In several, Donne uses enthymemic implication to create halls of mirrors among logical and cultural premises that reflect their ambiguity in a way that expects the listener or reader to respond in kind. The skeptical self reflection of the ambiguities of culture and self are processed enthymemicaly as shared knowledge, especially as deeply held assumptions about love, sex, and death. This self reflection is given its phemenological depiction “when I saw thou sawest my heart” in “The Dreame” (15).
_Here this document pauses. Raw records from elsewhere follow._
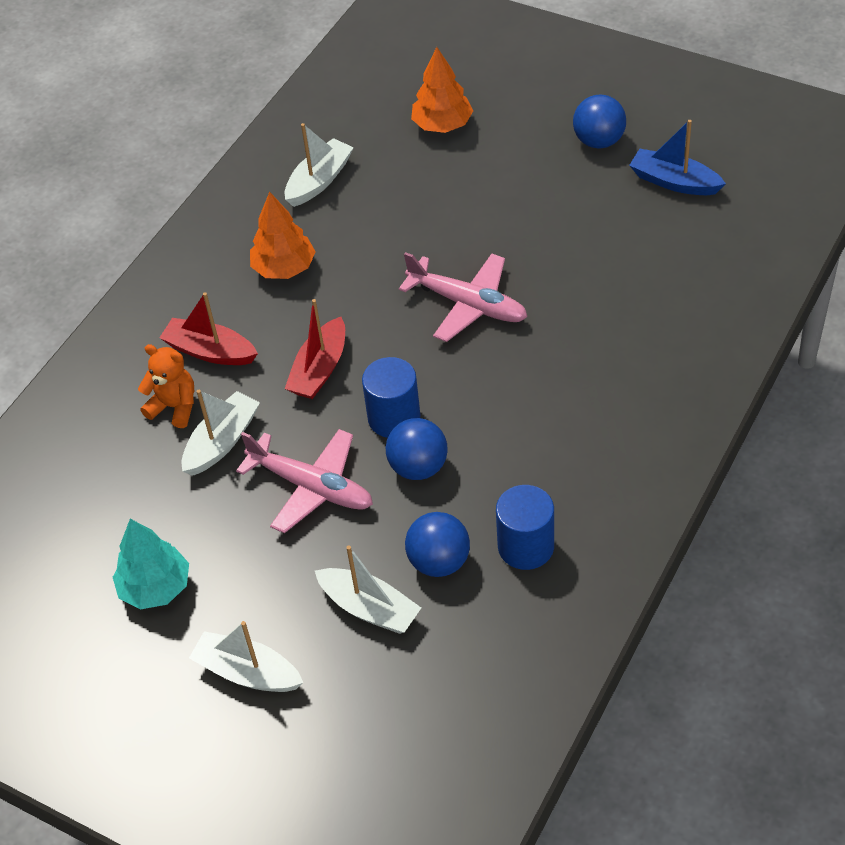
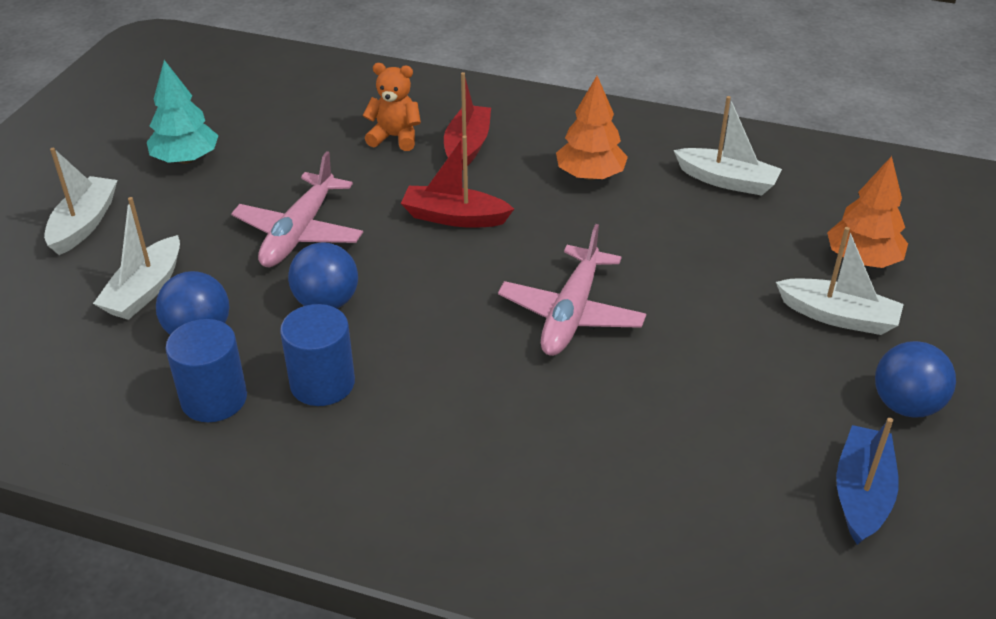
camera: 75 degrees right, 10 degrees down
orange teddy bear [138,344,194,428] -> orange teddy bear turned 90 degrees counterclockwise [362,63,421,151]
white boat [182,390,260,476] -> white boat moved to [776,227,904,335]
blue cylinder [362,357,421,438] -> blue cylinder moved to [280,304,355,406]

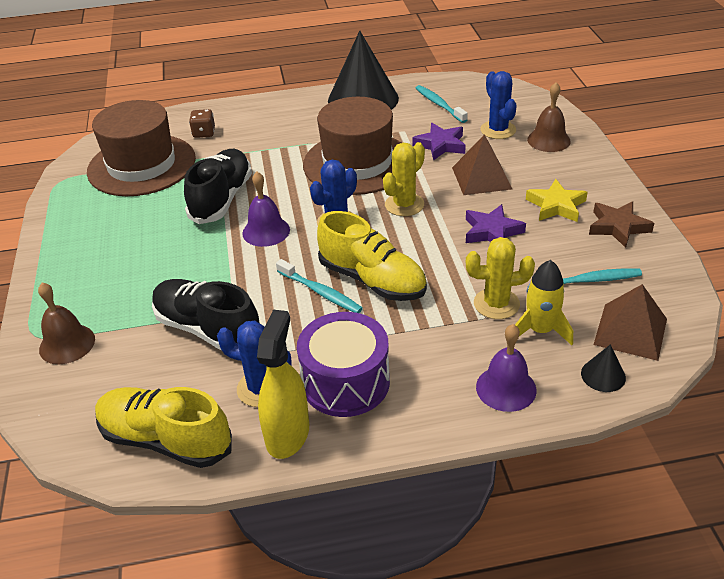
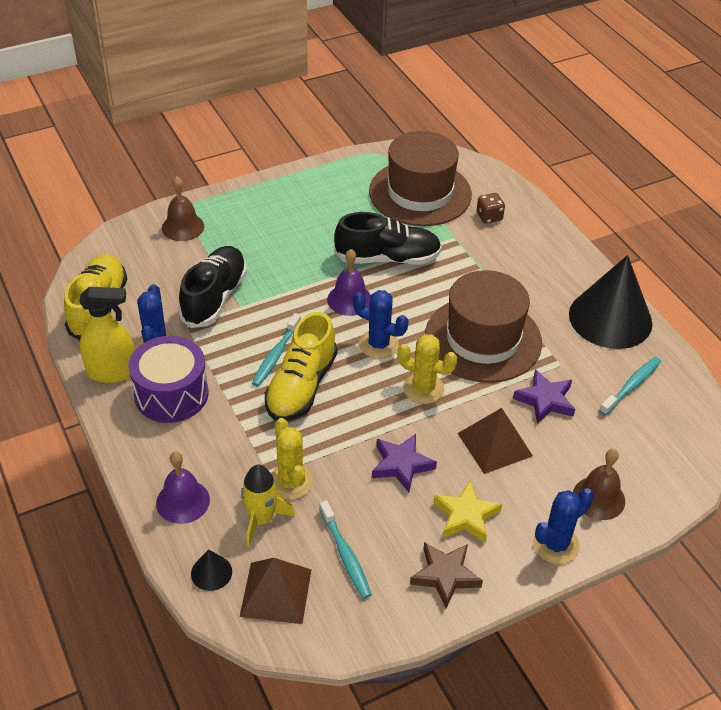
camera: 70 degrees right, 5 degrees up
blue cactus [480,71,517,139] -> blue cactus moved to [533,488,594,564]

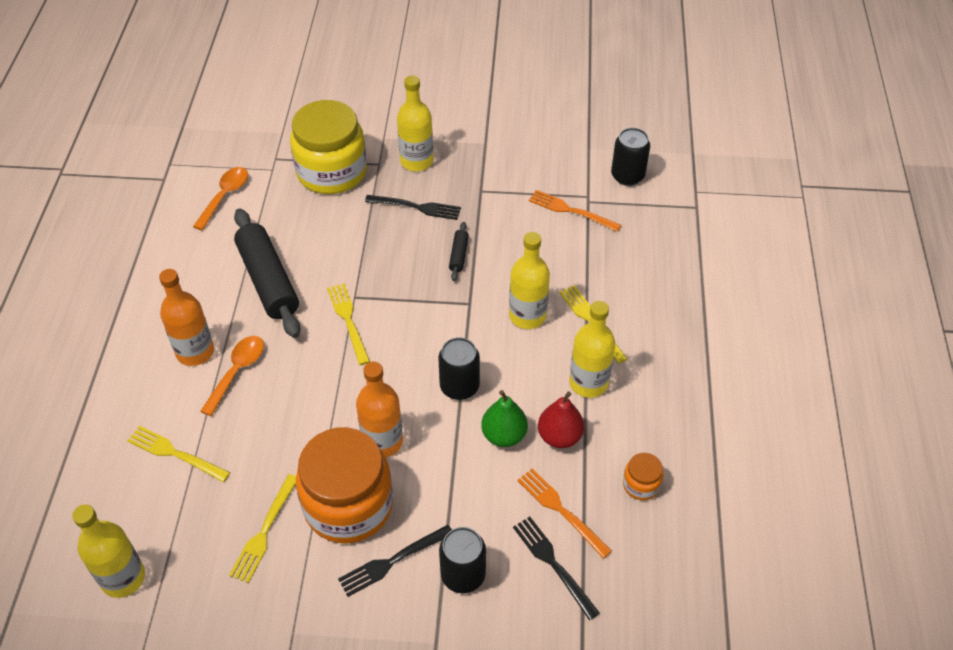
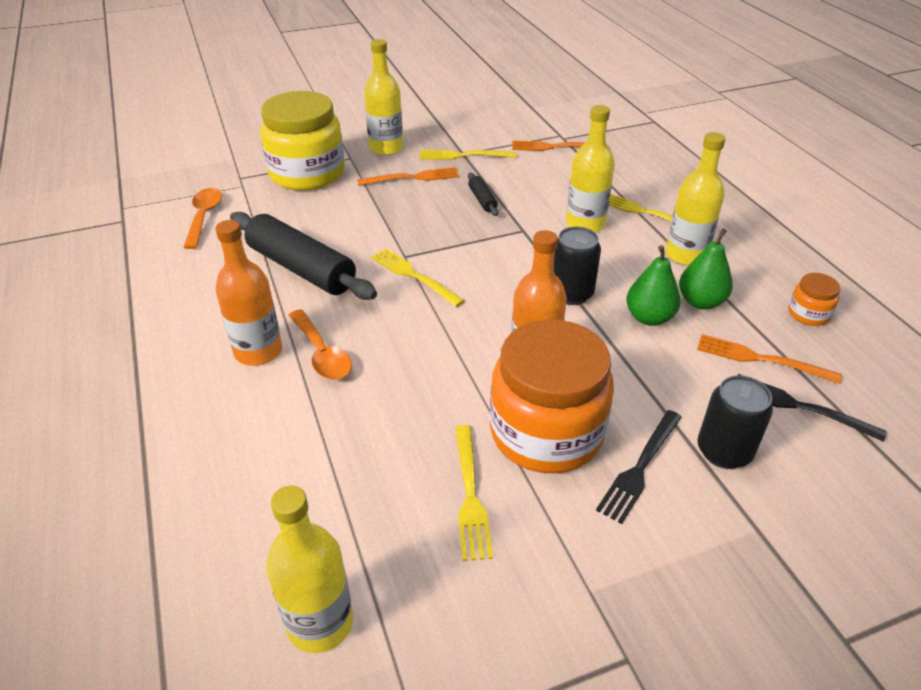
camera: 25 degrees left, 10 degrees down
yellow fork [127,426,230,482] -> yellow fork moved to [419,150,516,160]
orange spoon [200,336,264,416] -> orange spoon turned 150 degrees clockwise [289,309,352,380]
black fork [365,195,461,220] -> orange fork [357,167,459,186]
red pear [538,391,584,448] -> green pear [679,228,733,309]
black can [611,128,650,186] -> none

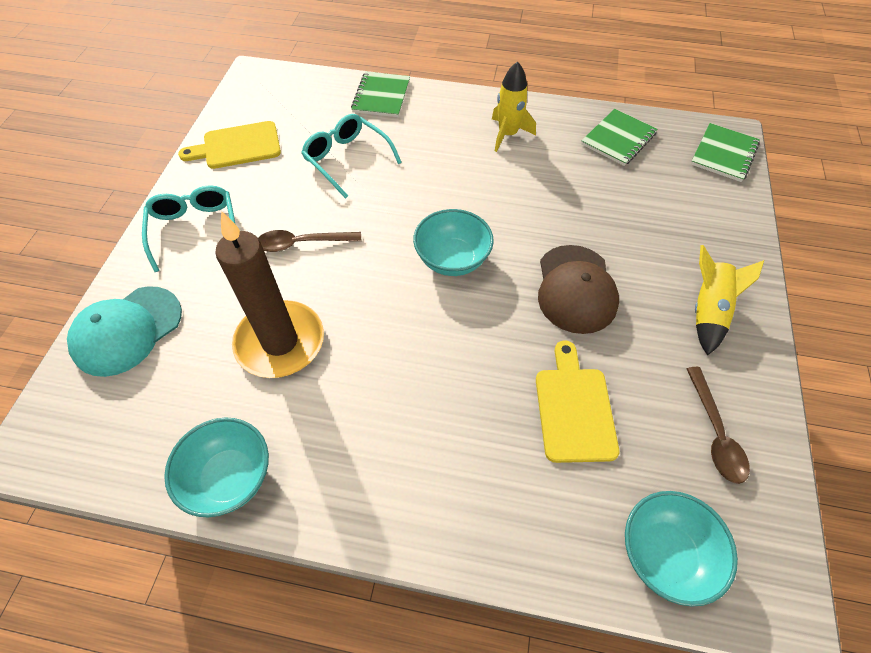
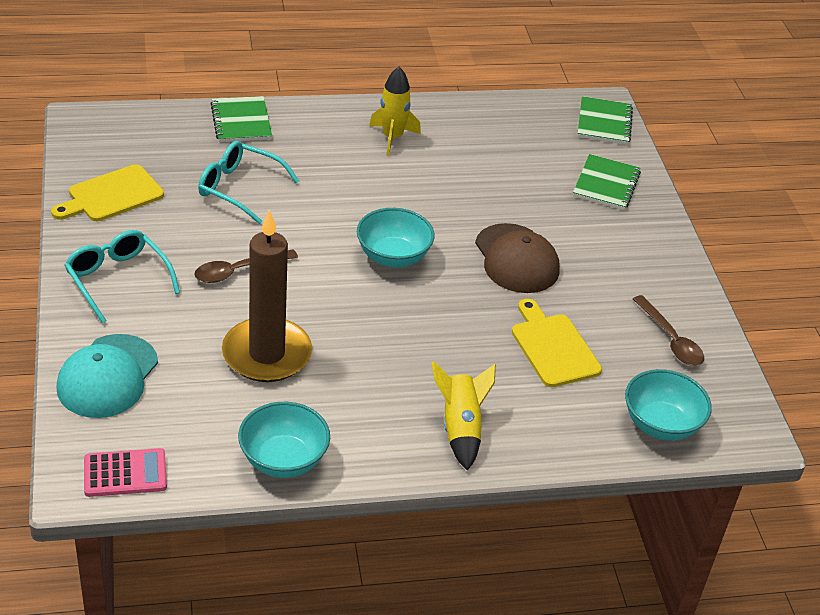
camera: 25 degrees left, 15 degrees down
green notebook [581,109,658,166] -> green notebook moved to [573,154,641,210]
yellow rocket [695,245,764,356] -> yellow rocket moved to [432,361,496,471]
none -> pink calculator [84,448,167,497]

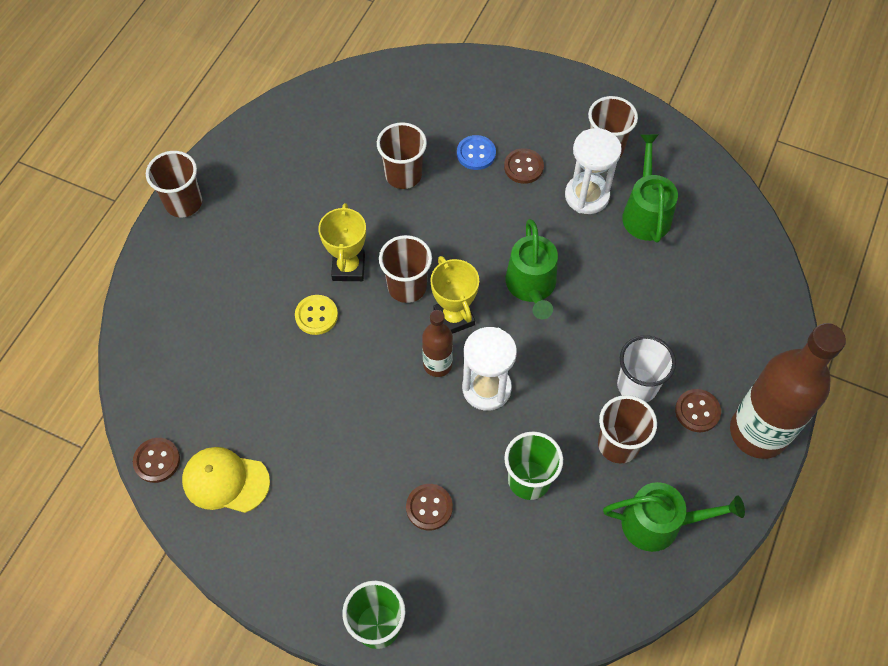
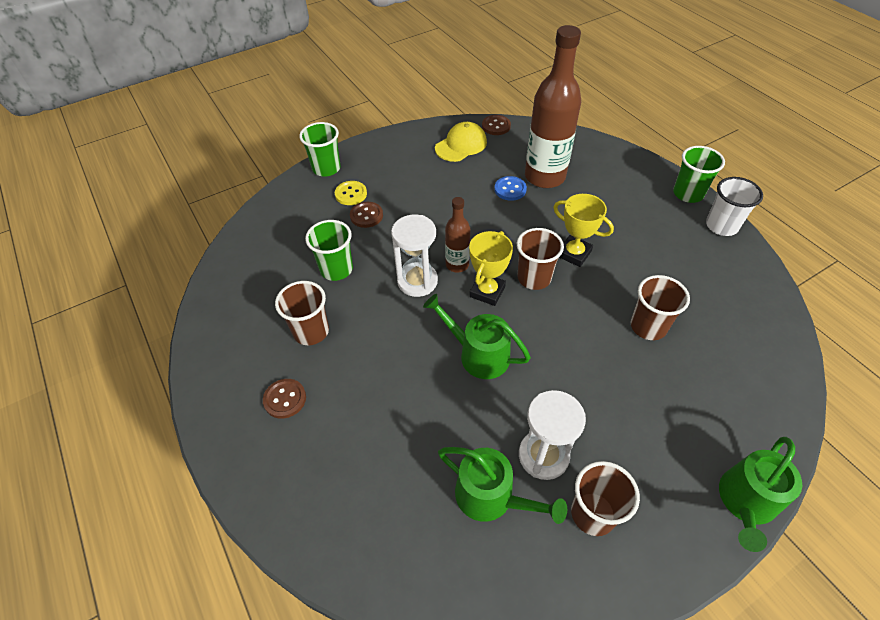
camera: 125 degrees right, 10 degrees down
brown cup [146,151,202,217] -> green cup [673,146,725,203]
yellow button [295,295,338,335] -> yellow button moved to [335,181,367,205]
yellow trophy [430,256,479,334] -> yellow trophy turned 75 degrees counterclockwise [469,231,513,306]
blue button [457,135,496,170] -> blue button moved to [494,176,527,201]
brown button [504,148,544,184] -> none
green watering can [603,482,745,552] -> green watering can moved to [719,437,802,552]
white cup [617,335,676,402] -> white cup moved to [706,177,763,236]
brown bottle [730,323,846,459] -> brown bottle moved to [525,25,581,188]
The energy of Renaissance skepticism, its psychological tidal flux and flow, is like the “Moone” with power to “draw… up seas to drown” us “in thy spheare…” in “A Valediction of weeping” (19-20). Already an archaism, Donne is deploying the hermetic absurdity of the theory of the “spheares” to stand duty for emotional intensity: “Since thou and I sigh one anothers breath,” then “Who e’r sighes most, is cruellest, and hastes the others death” (…Weeping, 26-7). Dire pillow talk indeed: the statement has the intimacy of a kiss of death that Donne rams home: “Kill, and dissect me, Love; for… / Rack’t carcasses make ill Anatomies” (41-2).

The enthymeme is Donne’s concentricity, as it is Dickinson’s circumference. In “Loves exchange” he writes “Love, let me not know that this/ Is love” (17-8): in the command is the wishful thinking of one who knows that any attempt at definition polltues that which angels cannot even see. To name the unamable, to expresess the inarticulable, is to expose the workings of faith: “Let me know not that others know / That she knowes my paines, lest that so / A tender shame make me mine owne new woe” (19-21). To name the natures of love, the names of the lovers, was to “aske” for “dispensation”, “to draw / A non obstante on natures law” (8, 10-11), but of course every lover is “Loves minion” (14) and so the work of the enthymeme is exposed, its seductiveness revealing itself as something that can be “elemented” (Loves growth, 13).

Shared knowledge, like who to love and how, is “mixt of all stuffes, paining soule” (9). Donne tosses his rhetorical rocks, spreads his mutant Ramist inspired love of the satiric twist, of strong lines full of imperitive constantives, that “are all concentrique unto thee” (24). The skeptical Renaissance virus, transferred in part by Donne’s Songs and Sonets, is in the “awakened root” which cannot resist “the Spring” and “the Sunne” (20, 16, 18) of the “new science” and its new questions, whichever way they “do bud out now” (20).